*PROBLEM 1*:
Translate this sentence from the pension plan passage into Spanish: "Under the Agreement, the Regular Pension Plan purchased from PICA a group annuity contract that requires PICA to pay and administer certain future annuity payments to approximately 30,000 of the Company’s retirees."
*PROBLEM 2*:
Write a continuation of the pension plan passage, picking up after its final sentence.

*PASSAGE PROVIDED*:
====

In September 2014, the Company entered into a Definitive Purchase Agreement (the “Agreement”) by and among the Company, The Prudential Insurance Company of America (“PICA”), Prudential Financial, Inc. and State Street Bank and Trust Company, as Independent Fiduciary of the Company’s Regular Pension Plan. Under the Agreement, the Regular Pension Plan purchased from PICA a group annuity contract that requires PICA to pay and administer certain future annuity payments to approximately 30,000 of the Company’s retirees. On December 3, 2014, the Company transfered $3.2 billion of plan assets to PICA upon the close of the Agreement and then subsequently terminated the plan. During 2014, the Company established a new pension plan with substantially the same terms as the Regular Pension Plan (the “New Plan”) to accommodate the Company's remaining active employees and non-retirees. Upon the establishment of the New Plan, the Company offered and paid out from plan assets the maximum of $1.0 billion of a lump-sum distribution to certain participants who had accrued a pension benefit, had left the Company prior to June 30, 2014, and had not yet started receiving pension benefit payments. As a result of the actions taken to the Plan, the Company recorded a settlement loss of $1.9 billion in 2014 which is recorded in "Other charges" within the statement of operations.

====

Stored dataset items:
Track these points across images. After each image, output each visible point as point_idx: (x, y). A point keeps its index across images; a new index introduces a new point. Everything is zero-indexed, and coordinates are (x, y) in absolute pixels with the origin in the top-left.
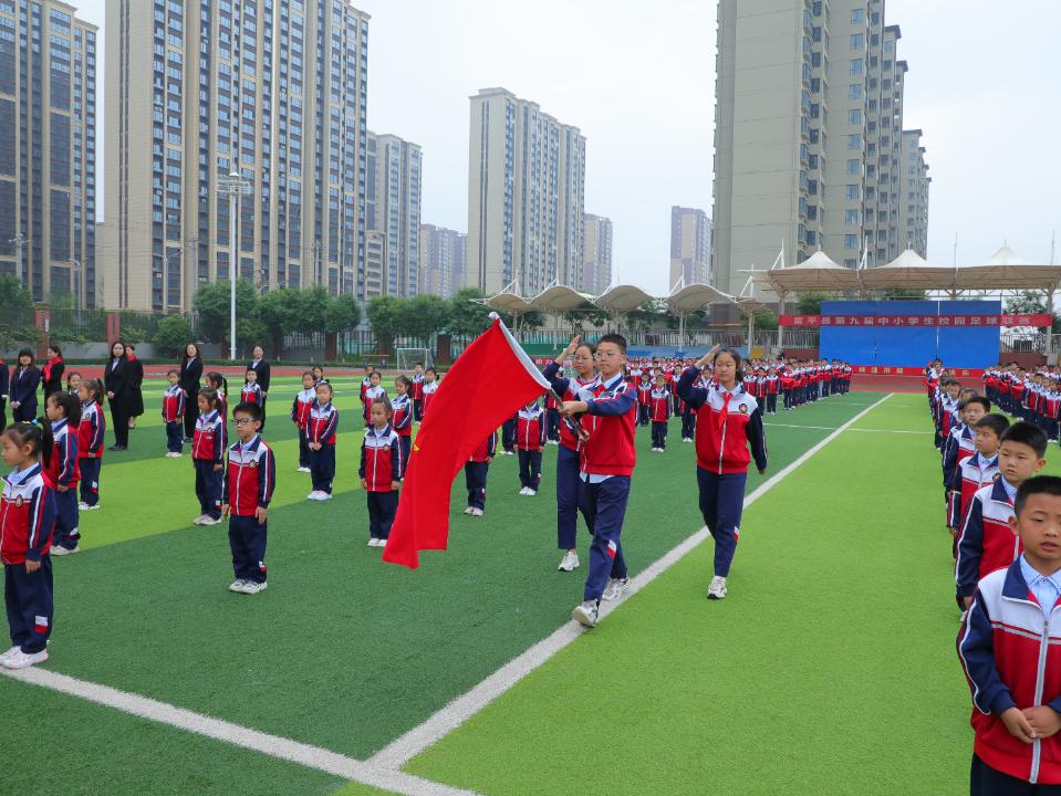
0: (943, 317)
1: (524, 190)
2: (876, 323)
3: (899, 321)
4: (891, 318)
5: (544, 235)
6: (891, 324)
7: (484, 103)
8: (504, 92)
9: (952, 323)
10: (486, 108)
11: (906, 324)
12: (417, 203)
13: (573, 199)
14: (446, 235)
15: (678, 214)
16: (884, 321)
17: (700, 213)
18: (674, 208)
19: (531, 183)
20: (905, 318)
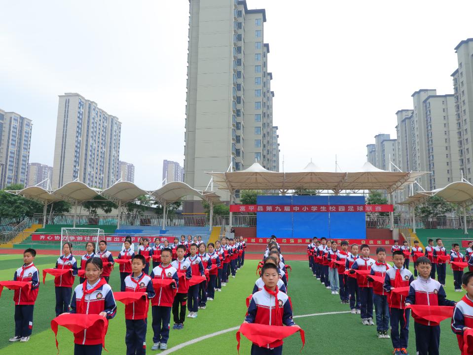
0: (332, 206)
1: (87, 145)
2: (292, 210)
3: (305, 209)
4: (301, 207)
5: (97, 169)
6: (301, 210)
7: (67, 100)
8: (77, 95)
9: (337, 210)
10: (67, 103)
11: (310, 211)
12: (27, 149)
13: (114, 153)
14: (47, 169)
15: (166, 163)
16: (296, 209)
17: (177, 164)
18: (165, 161)
19: (91, 142)
20: (309, 206)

====

*ANSWER SPACE 1*:
En virtud del Acuerdo, el Plan de Pensiones Regular compró a PICA un contrato de renta vitalicia colectiva que obliga a PICA a pagar y administrar determinados pagos futuros de renta vitalicia a aproximadamente 30.000 jubilados de la Compañía.

*ANSWER SPACE 2*:
The Company has an additional noncontributory supplemental retirement benefit plan, the Motorola Supplemental Pension Plan (“MSPP”), which provides supplemental benefits to individuals by replacing the Regular Pension Plan benefits that are lost by such individuals under the retirement formula due to application of the limitations imposed by the Internal Revenue Code. Effective January 1, 2007, eligible compensation was capped at the IRS limit plus $175,000 (the “Cap”) or, for those already in excess of the Cap as of January 1, 2007, the eligible compensation used to compute such employee’s MSPP benefit for all future years is the greater of: (i) such employee’s eligible compensation as of January 1, 2007 (frozen at that amount) or (ii) the relevant Cap for the given year. Similar to the Regular Pension Plan, the Company amended the MSPP (collectively, the “U.S. Pension Benefit Plans”) in December 2008 such that effective March 1, 2009: (i) no participant shall accrue any benefit or additional benefit on or after March 1, 2009, and (ii) no compensation increases earned by a participant on or after March 1, 2009 shall be used to compute any accrued benefit. Effective January 1, 2009, the MSPP was closed to new participants unless such participation was required under a prior contractual entitlement.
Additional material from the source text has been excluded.